Lucien Lafreniere joined the U.S Marine Corps right after graduating high school. He served in Afghanistan and Iraq from 2003 until 2007. Back in Connecticut, he enrolled at UConn the following Spring. But Lafreniere says the first year can be tough for veterans.
"You feel very much apart from the general population. Because most of the traditional students are of a different age, different experience and much different maturity level."
"It's really easy to not understand or not notice our veterans."
That's Paul Gaines, Jr., a former Manager of UConn's non traditional student population
"They're no longer in uniform, they have 5 o'clock shadow but the difference is they have an experience and a worldview that's entirely different than someone who's come to college right out of high school."
In 2007, multiple state agencies including the Department of Veteran Affairs launched OASIS or Operation Academic Support for Incoming Servicemembers. The idea was to provide a place for veterans who need support transitioning back to civilian life.
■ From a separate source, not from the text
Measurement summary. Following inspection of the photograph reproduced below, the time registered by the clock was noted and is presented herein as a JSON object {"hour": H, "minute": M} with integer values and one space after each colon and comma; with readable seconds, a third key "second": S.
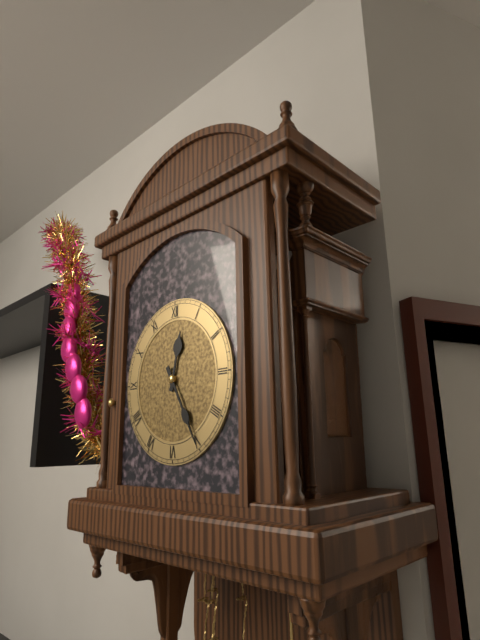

Every community college and state university in Connecticut has an OASIS except UConn.
Lafreniere says that kind of space is vital.
"The term camraderie is thrown around a lot as far as what veterans miss the most about military life and it provides an environment for that to happen."
And according to Gaines, it’s what some veterans need after combat.
"Let's say a car backfires or someone pops a balloon outside and the student hits the deck. No one is going to look at them as if 'What's wrong with you or what's his problem?'"
UConn at Storrs used to have a so-called 'vet house' for students to meet and seek support. But a few weeks, ago, student veterans were told to move out because the first floor was needed for underclassman housing.
Now they're waiting for UConn to finish renovating a room in the Student Union to serve as an OASIS. UConn says it will be completed sometime this semester.